| TASK TO CARRY OUT |
Using the records below, locate all lines containing "expression" and return them.

*** Block opens ***

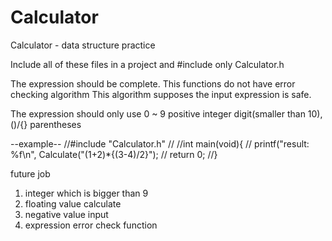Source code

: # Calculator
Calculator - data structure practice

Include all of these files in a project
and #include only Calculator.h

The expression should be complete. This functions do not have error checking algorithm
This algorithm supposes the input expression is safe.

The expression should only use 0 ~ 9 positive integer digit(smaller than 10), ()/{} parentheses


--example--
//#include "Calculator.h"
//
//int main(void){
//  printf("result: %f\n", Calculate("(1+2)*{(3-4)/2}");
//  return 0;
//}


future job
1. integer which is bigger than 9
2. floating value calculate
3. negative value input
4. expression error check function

*** Block closes ***

| SOLVED EXERCISE |
The expression should be complete. This functions do not have error checking algorithm
This algorithm supposes the input expression is safe.
The expression should only use 0 ~ 9 positive integer digit(smaller than 10), ()/{} parentheses
4. expression error check function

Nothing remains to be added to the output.